Adjunct Professor of Law, Pace Law School

How many of us have worked our tails off on a motion or an appeal and then received a ruling from a tribunal that fails to satisfy us that our arguments were even read, much less thoughtfully considered?  It is quite common in New York State practice to have appeals in important cases disposed of with   2- or 3-page orders that summarily touch upon one or two key arguments and then dispose of everything else with boilerplate such as “We have considered petitioners’ other arguments and find them unpersuasive.”

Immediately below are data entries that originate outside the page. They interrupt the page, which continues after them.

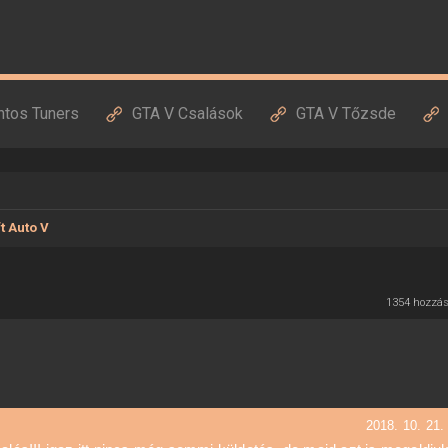
ntos Tuners
GTA V Csalások
GTA V Tőzsde
t Auto V
1354 hozzá
2018. 10. 21.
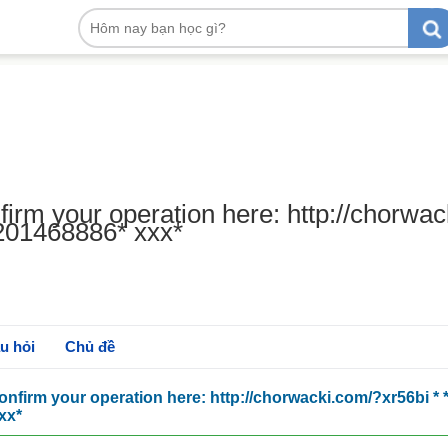
nfirm your operation here: http://chorwac
01468886* ххх*
u hỏi
Chủ đề
Confirm your operation here: http://chorwacki.com/?xr56bi * *
хх*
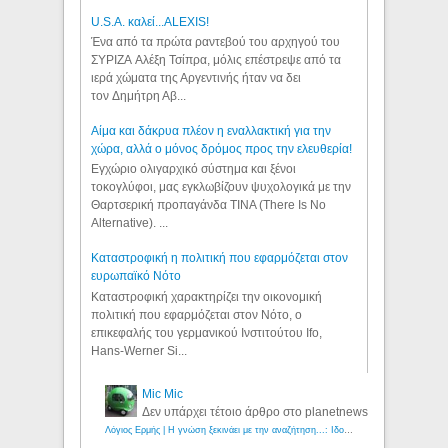
U.S.A. καλεί...ALEXIS!
Ένα από τα πρώτα ραντεβού του αρχηγού του
ΣΥΡΙΖΑ Αλέξη Τσίπρα, μόλις επέστρεψε από τα
ιερά χώματα της Αργεντινής ήταν να δει
τον Δημήτρη Αβ...
Αίμα και δάκρυα πλέον η εναλλακτική για την
χώρα, αλλά ο μόνος δρόμος προς την ελευθερία!
Εγχώριο ολιγαρχικό σύστημα και ξένοι
τοκογλύφοι, μας εγκλωβίζουν ψυχολογικά με την
Θαρτσερική προπαγάνδα TINA (There Is No
Alternative). ...
Καταστροφική η πολιτική που εφαρμόζεται στον
ευρωπαϊκό Νότο
Καταστροφική χαρακτηρίζει την οικονομική
πολιτική που εφαρμόζεται στον Νότο, ο
επικεφαλής του γερμανικού Ινστιτούτου Ifo,
Hans-Werner Si...
Mic Mic
Δεν υπάρχει τέτοιο άρθρο στο planetnews
Λόγιος Ερμής | Η γνώση ξεκινάει με την αναζήτηση...: Ιδού οι 18 που χρωστούν 11 δις ευρώ!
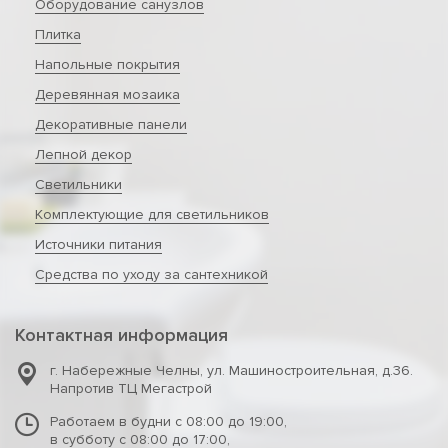
Оборудование санузлов
Плитка
Напольные покрытия
Деревянная мозаика
Декоративные панели
Лепной декор
Светильники
Комплектующие для светильников
Источники питания
Средства по уходу за сантехникой
Контактная информация
г. Набережные Челны
,
ул. Машиностроительная, д.36.
Напротив ТЦ Мегастрой
Работаем в будни с 08:00 до 19:00,
в субботу с 08:00 до 17:00,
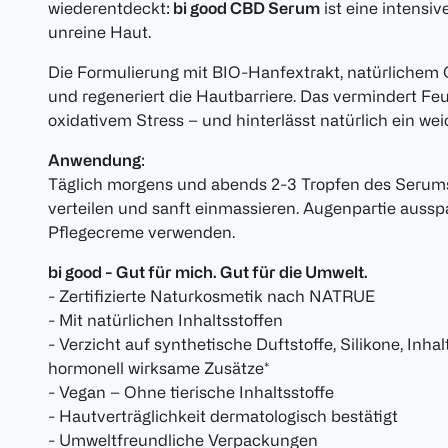
wiederentdeckt:
bi good CBD Serum
ist eine intensiv
unreine Haut.
Die Formulierung mit BIO-Hanfextrakt, natürlichem Q
und regeneriert die Hautbarriere. Das vermindert Feu
oxidativem Stress – und hinterlässt natürlich ein we
Anwendung
:
Täglich morgens und abends 2-3 Tropfen des Serums
verteilen und sanft einmassieren. Augenpartie auss
Pflegecreme verwenden.
bi good - Gut für mich. Gut für die Umwelt.
- Zertifizierte Naturkosmetik nach NATRUE
- Mit natürlichen Inhaltsstoffen
- Verzicht auf synthetische Duftstoffe, Silikone, Inha
hormonell wirksame Zusätze*
- Vegan – Ohne tierische Inhaltsstoffe
- Hautverträglichkeit dermatologisch bestätigt
- Umweltfreundliche Verpackungen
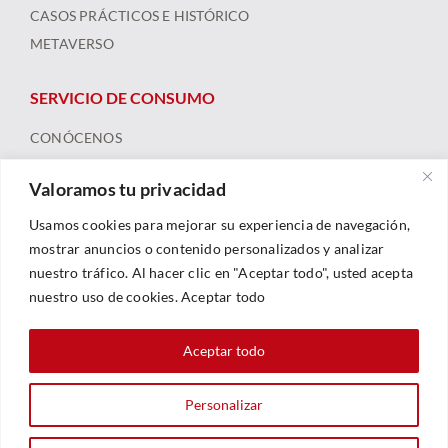
CASOS PRÁCTICOS E HISTÓRICO
METAVERSO
SERVICIO DE CONSUMO
CONÓCENOS
ARBITRAJE
Valoramos tu privacidad
FORMACIÓN Y RECURSOS
NOTICIAS
Usamos cookies para mejorar su experiencia de navegación,
mostrar anuncios o contenido personalizados y analizar
nuestro tráfico. Al hacer clic en "Aceptar todo", usted acepta
nuestro uso de cookies. Aceptar todo
Aceptar todo
Personalizar
© 2023 |
Legal
|
Política De Privacidad
|
Política De Cookies
| Web By
Sarhe Consultoría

A ruling issued this week by the 8th Circuit Court of Appeals makes these throwaway “opinions” read like War and Peace by comparison.  The case is Sierra Club v. U.S. Army Corps of Engineers, pending in the Eastern District of Arkansas (on a transfer from the Western District of Arkansas), in which the district court partially granted a motion for a preliminary injunction in favor of the plaintiffs.  In an appeal to the 8th Circuit taken by Southwest Electric Power Company, the Court of Appeals reversed the preliminary injunction with the following order (quoted in full):

The motion filed by Southwestern Electric Power Company for a stay pending appeal of the preliminary injunction order entered by the district court on October 27, 2010, is granted.

Any experienced litigator can easily imagine the frustration the parties and their counsel (especially the losing ones) must have felt upon receiving this order, but what many of us may not think much about is the effect such rulings have on a trial court judge who has worked very hard to reach the correct result in a case.  Rarely do we get such insight, but Judge William R. Wilson, Jr., let his frustration be known, albeit with an appropriate level of judicial temperament.  It’s well worth the minute it will take you to read Judge Wilson’s Order.

Judge Wilson concluded his Order with “I RECUSE” (emphasis in original).  I shall conclude with “BRAVO!”